*REQUIREMENT:* Repeat the records in full. No pictures belong in the copy.

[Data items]
# # # # # # #

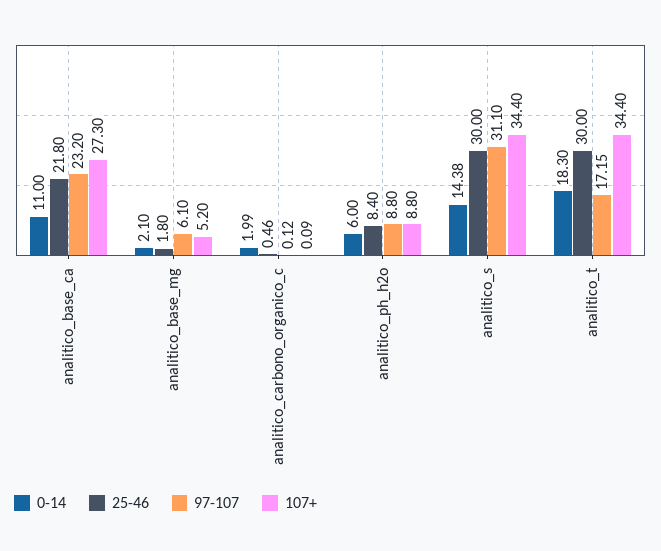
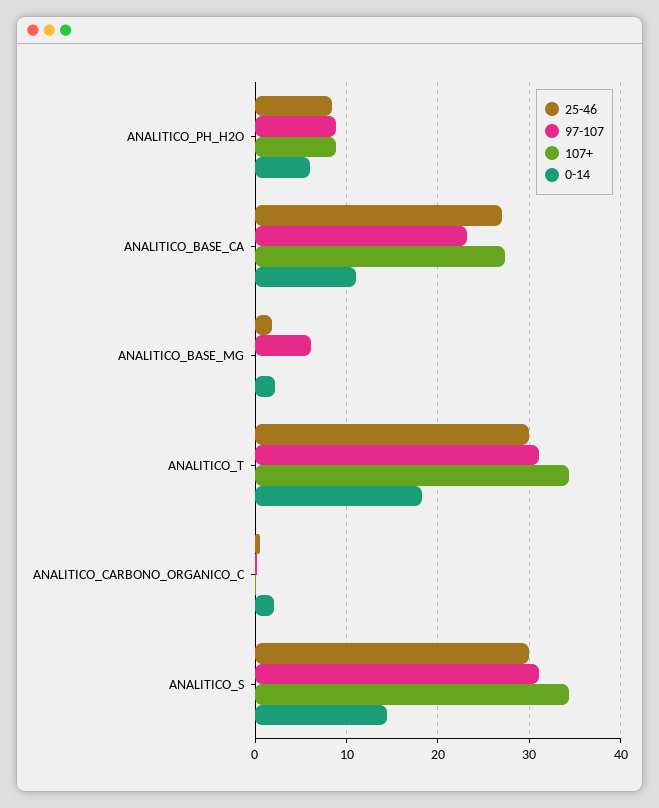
  {
    "0-14": {
      "analitico_base_ca": 11,
      "analitico_base_mg": 2.1,
      "analitico_carbono_organico_c": 1.99,
      "analitico_ph_h2o": 6,
      "analitico_s": 14.38,
      "analitico_t": 18.3
    },
    "25-46": {
-     "analitico_base_ca": 21.8,
+     "analitico_base_ca": 27,
      "analitico_base_mg": 1.8,
      "analitico_carbono_organico_c": 0.46,
      "analitico_ph_h2o": 8.4,
      "analitico_s": 30,
      "analitico_t": 30
    },
    "97-107": {
      "analitico_base_ca": 23.2,
      "analitico_base_mg": 6.1,
      "analitico_carbono_organico_c": 0.12,
      "analitico_ph_h2o": 8.8,
      "analitico_s": 31.1,
-     "analitico_t": 17.15
+     "analitico_t": 31
    },
    "107+": {
      "analitico_base_ca": 27.3,
-     "analitico_base_mg": 5.2,
+     "analitico_base_mg": 0,
      "analitico_carbono_organico_c": 0.09,
      "analitico_ph_h2o": 8.8,
      "analitico_s": 34.4,
      "analitico_t": 34.4
    }
  }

# # # # # # #

*SOLUTION TO THIS PROBLEM:*
  {
    "0-14": {
      "analitico_base_ca": 11,
      "analitico_base_mg": 2.1,
      "analitico_carbono_organico_c": 1.99,
      "analitico_ph_h2o": 6,
      "analitico_s": 14.38,
      "analitico_t": 18.3
    },
    "25-46": {
-     "analitico_base_ca": 21.8,
+     "analitico_base_ca": 27,
      "analitico_base_mg": 1.8,
      "analitico_carbono_organico_c": 0.46,
      "analitico_ph_h2o": 8.4,
      "analitico_s": 30,
      "analitico_t": 30
    },
    "97-107": {
      "analitico_base_ca": 23.2,
      "analitico_base_mg": 6.1,
      "analitico_carbono_organico_c": 0.12,
      "analitico_ph_h2o": 8.8,
      "analitico_s": 31.1,
-     "analitico_t": 17.15
+     "analitico_t": 31
    },
    "107+": {
      "analitico_base_ca": 27.3,
-     "analitico_base_mg": 5.2,
+     "analitico_base_mg": 0,
      "analitico_carbono_organico_c": 0.09,
      "analitico_ph_h2o": 8.8,
      "analitico_s": 34.4,
      "analitico_t": 34.4
    }
  }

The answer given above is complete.